Regularização de

Imóveis

A regularização imobiliária é o conjunto de medidas destinadas a corrigir problemas de titularidade, registro, construção, parcelamento do solo e conformidade urbanística ou ambiental de um imóvel.

Regularizar um imóvel significa alinhar sua realidade física e documental, permitindo que a propriedade tenha maior segurança jurídica e circulação econômica.



1. Imóveis urbanos

A principal modalidade é a Regularização Fundiária Urbana (Reurb), que reúne medidas jurídicas, urbanísticas, ambientais e sociais para integrar núcleos urbanos informais ao ordenamento territorial e conceder titulação aos ocupantes.

A Reurb possui duas modalidades:

Reurb-S: destinada a núcleos ocupados predominantemente por população de baixa renda;

Reurb-E: aplicável às ocupações que não se enquadram na Reurb-S.

Na Reurb-S, podem existir isenções de custas e emolumentos para atos como o primeiro registro, a abertura de matrícula, a legitimação fundiária e a primeira averbação de construção residencial de até 70 m².
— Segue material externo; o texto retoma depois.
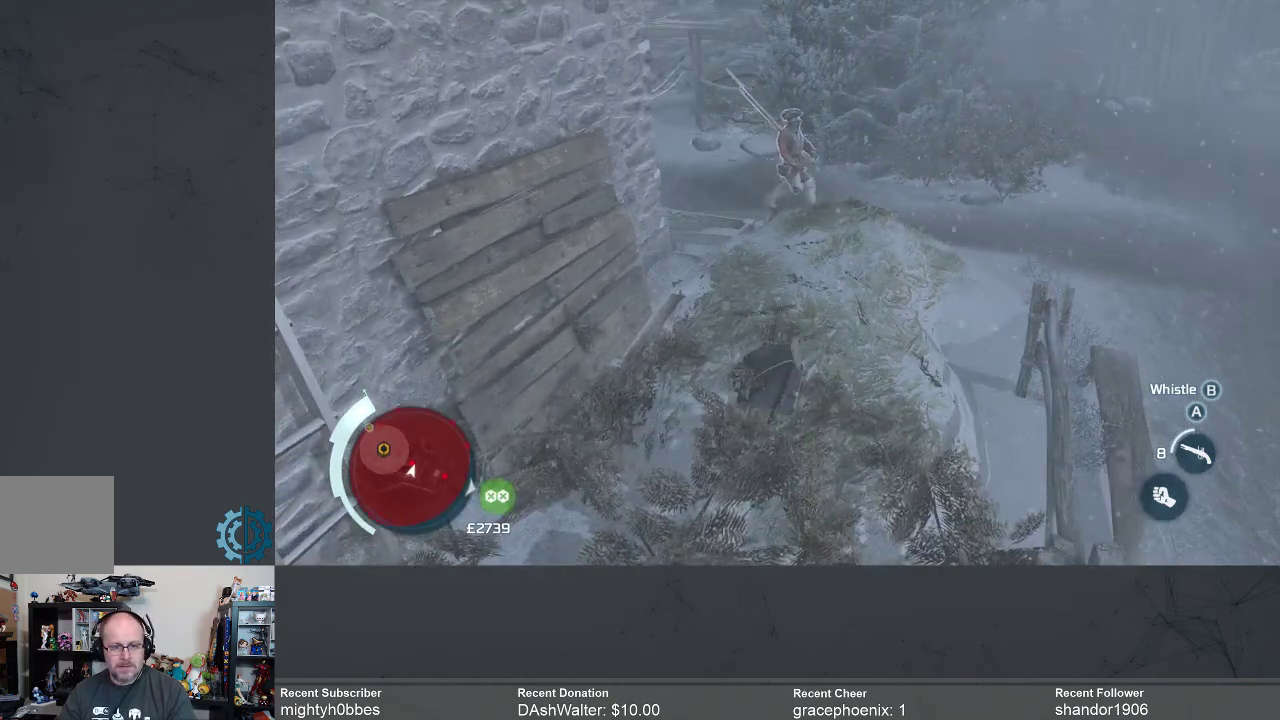
{"buttons": [], "left_stick": "center", "right_stick": "center", "events": []}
O procedimento normalmente envolve:

  1. identificação da área e dos ocupantes;
  2. levantamento da situação registral;
  3. elaboração de planta, memoriais e estudos técnicos;
  4. notificações aos proprietários, confrontantes e interessados;
  5. análise de eventuais impugnações;
  6. aprovação municipal;
  7. emissão da Certidão de Regularização Fundiária;
  8. registro no Cartório de Registro de Imóveis.


2. Imóveis rurais

A regularização rural costuma envolver:

  • comprovação da titularidade ou da posse;
  • adequação do registro imobiliário;
  • observância da fração mínima de parcelamento;
  • georreferenciamento, quando exigível;
  • inscrição em cadastros administrativos e ambientais;
  • verificação de restrições ambientais e fundiárias.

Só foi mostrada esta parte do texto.